:: TASK TO CARRY OUT ::
Give again, exactly as they appear, only the lines from the one containing "- floor drain [414,552,475,596]" through the last line of the material below.

RECORDS FOR THE TASK Block Start

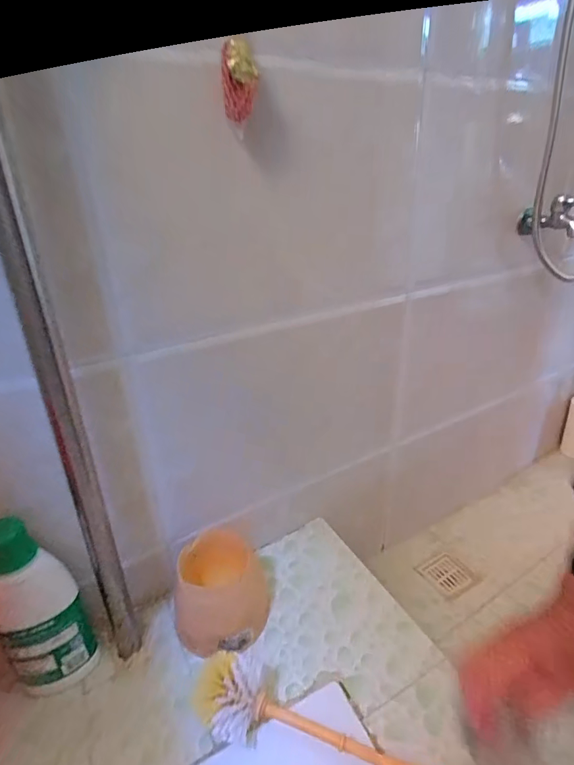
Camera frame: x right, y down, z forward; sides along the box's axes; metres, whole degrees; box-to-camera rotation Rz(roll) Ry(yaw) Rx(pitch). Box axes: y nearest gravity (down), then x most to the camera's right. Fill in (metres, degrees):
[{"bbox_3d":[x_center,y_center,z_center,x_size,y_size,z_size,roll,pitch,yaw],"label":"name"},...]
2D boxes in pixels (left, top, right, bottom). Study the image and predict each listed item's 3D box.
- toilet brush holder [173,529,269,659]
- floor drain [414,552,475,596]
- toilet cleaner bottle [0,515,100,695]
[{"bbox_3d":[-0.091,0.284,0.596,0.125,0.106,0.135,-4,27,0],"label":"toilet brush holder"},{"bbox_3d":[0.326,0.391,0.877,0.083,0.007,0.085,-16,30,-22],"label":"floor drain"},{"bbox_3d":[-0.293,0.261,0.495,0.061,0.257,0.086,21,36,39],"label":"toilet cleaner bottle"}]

RECORDS FOR THE TASK Block End

:: WRITTEN REPLY ::
- floor drain [414,552,475,596]
- toilet cleaner bottle [0,515,100,695]
[{"bbox_3d":[-0.091,0.284,0.596,0.125,0.106,0.135,-4,27,0],"label":"toilet brush holder"},{"bbox_3d":[0.326,0.391,0.877,0.083,0.007,0.085,-16,30,-22],"label":"floor drain"},{"bbox_3d":[-0.293,0.261,0.495,0.061,0.257,0.086,21,36,39],"label":"toilet cleaner bottle"}]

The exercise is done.